* **Problems to work on**
1. In the piece on poll reporting below, what margin of error did the poll have?
2. Write what comes next in the piece on poll reporting below, picking up after its final sentence.

* **Reading text**

= = = =

What's wrong with this headline?
In poll reporting, the margin of error is like the late comic Rodney Dangerfield: It don't get no respect.
On Thursday, Oct. 21, this headline topped the front page of the San Jose Mercury News: "Bush ahead in 7 swing states." Reporting on a set of statewide polls, the Knight Ridder story asserts, "Bush leads in seven states that he carried closely in 2000."
But in the next two paragraphs, the writer contradicts himself: The 1-percentage-point margin between Bush and Kerry in Ohio is "a statistically insignificant difference that means the race is effectively a dead heat."
One paragraph later the reporter also describes the races in Florida and New Hampshire as "tossups" because the poll results place the candidates only 3 percentage points apart, and the poll has a margin of error of plus or minus 4 percentage points.
The poll results are straightforward, even if the writing reverses course. One cannot tell who leads in these three states. The headline and top of the story are misleading because they ignore the margin of error.
The Contra Costa Times, another Knight Ridder newspaper, also carried the poll article, which carried the byline of one of the chain's principal political writers, Steven Thomma.

= = = =

* **Recorded data**
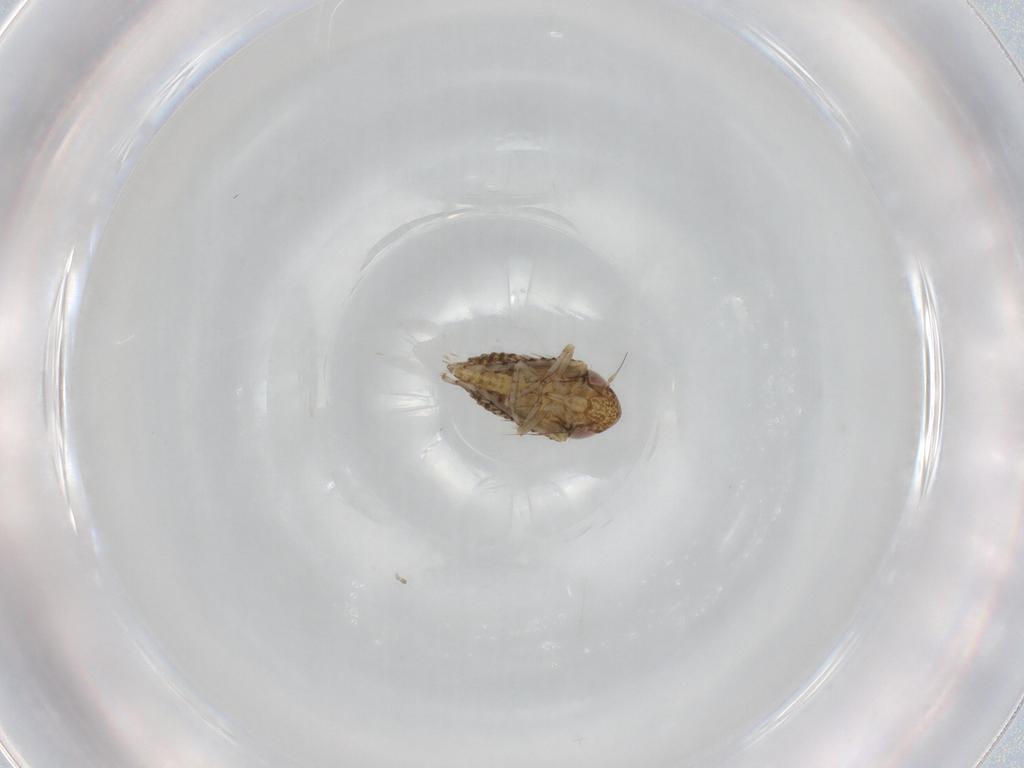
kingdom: Animalia
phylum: Arthropoda
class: Insecta
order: Hemiptera
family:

= = = =

* **Task-by-task outputs**
1. Plus or minus 4 percentage points.

2.
The problem showed up again the following day in a story by the same author in both Bay Area papers. This time Mr. Kerry was said to have "trailed" Mr. Bush in three "blue" swing states. But a sentence later the claim was contradicted: "All were within the poll's margin of error and remained toss-ups."
If a race is a "toss-up" and the difference in the survey sample is "statistically insignificant," then it's counterfactual to say one party is leading. One can say candidate A is leading in our survey of 650 people. But to say the candidate is leading in the population of several million likely voters is to give the survey more precision than a probability sample can deliver.
It may help to review how probability surveys work.
Probability sampling seems almost magical. You talk to just 650 residents of a state like Ohio with 7.8 million registered voters. If everything goes right, there's a 95% chance the true proportion of the millions planning to vote for a candidate will fall within 4 percentage points on either side of the proportion in your small sample who prefer that office-seeker.
So there's a plus-or-minus-4-percentage-point sampling error around the estimate of each candidate's popularity. In Ohio, the sample showed Mr. Bush commanded the allegiance of 46% of likely voters. So he could be the favorite of as many as 50% of population sampled, or as few as 42%. With a sample estimate of 45%, Mr. Kerry could be the choice of 49% or as few as 41%.
The overlap is so great the poll can't tell you who's ahead.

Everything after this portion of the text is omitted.